## Task goal
Report every line of the records below that includes the string "down".

## Data listing
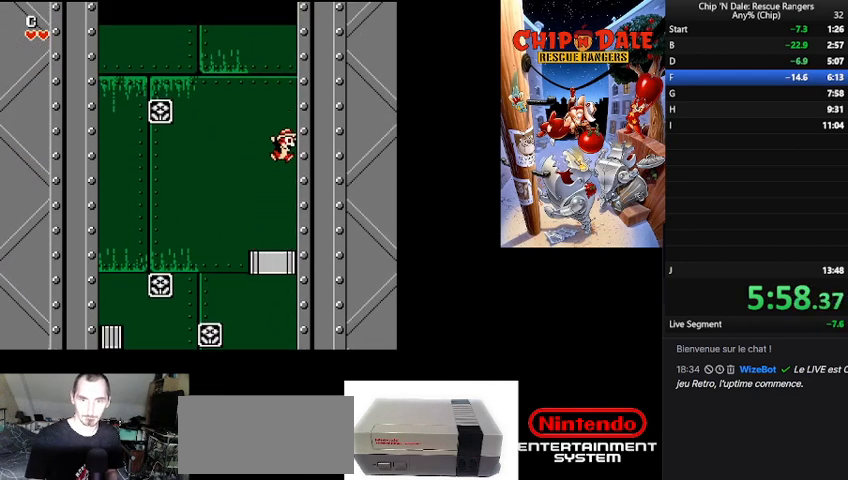
{"buttons": ["B", "DPAD_LEFT"], "events": [[67, "DPAD_RIGHT", "up"], [267, "DPAD_LEFT", "down"], [500, "B", "down"]]}
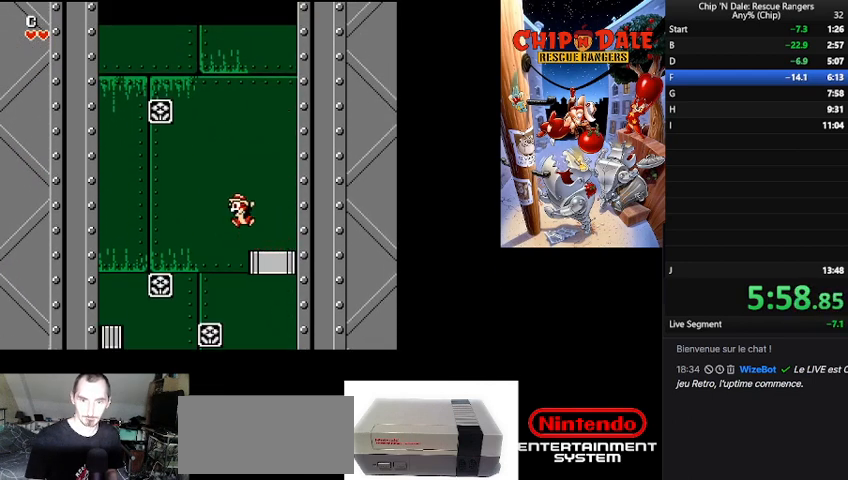
{"buttons": ["DPAD_LEFT"], "events": [[500, "B", "up"]]}
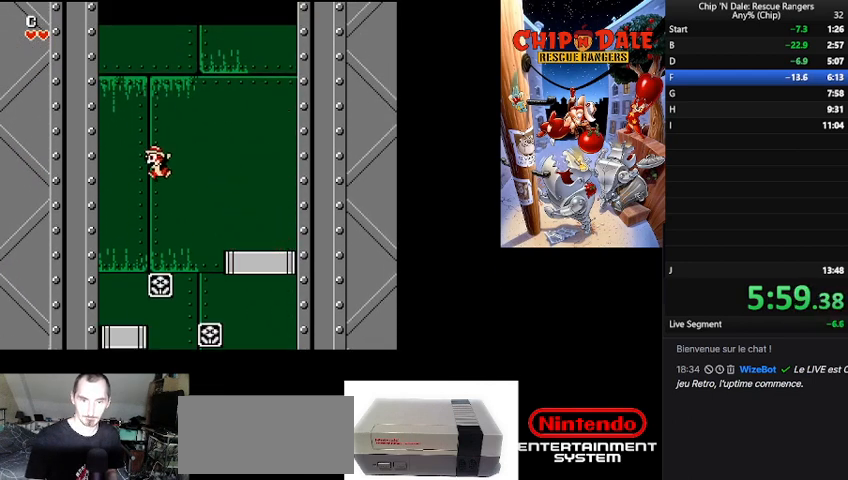
{"buttons": ["B"], "events": [[400, "B", "down"], [467, "DPAD_LEFT", "up"]]}
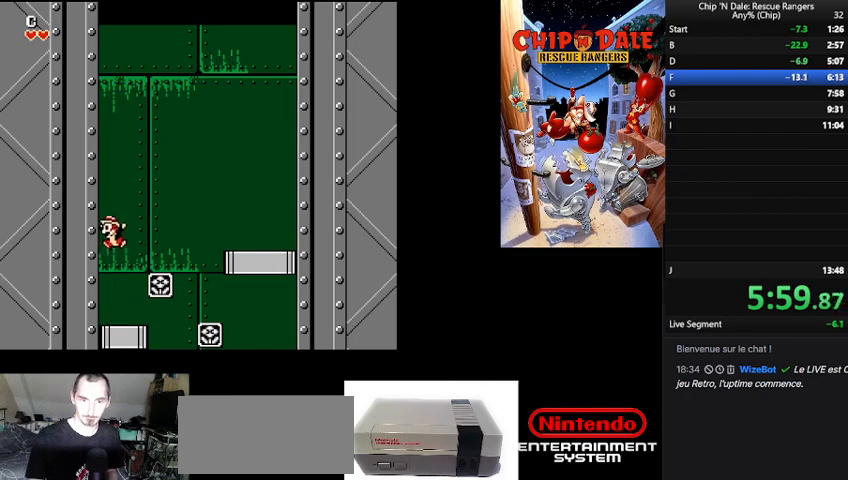
{"buttons": [], "events": [[300, "B", "up"]]}
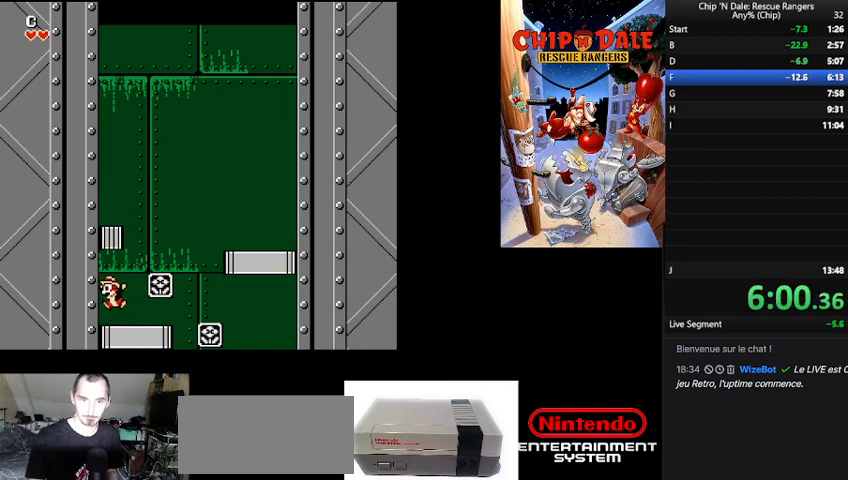
{"buttons": [], "events": [[67, "B", "down"], [467, "B", "up"]]}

## Expected answer
{"buttons": ["B", "DPAD_LEFT"], "events": [[67, "DPAD_RIGHT", "up"], [267, "DPAD_LEFT", "down"], [500, "B", "down"]]}
{"buttons": ["B"], "events": [[400, "B", "down"], [467, "DPAD_LEFT", "up"]]}
{"buttons": [], "events": [[67, "B", "down"], [467, "B", "up"]]}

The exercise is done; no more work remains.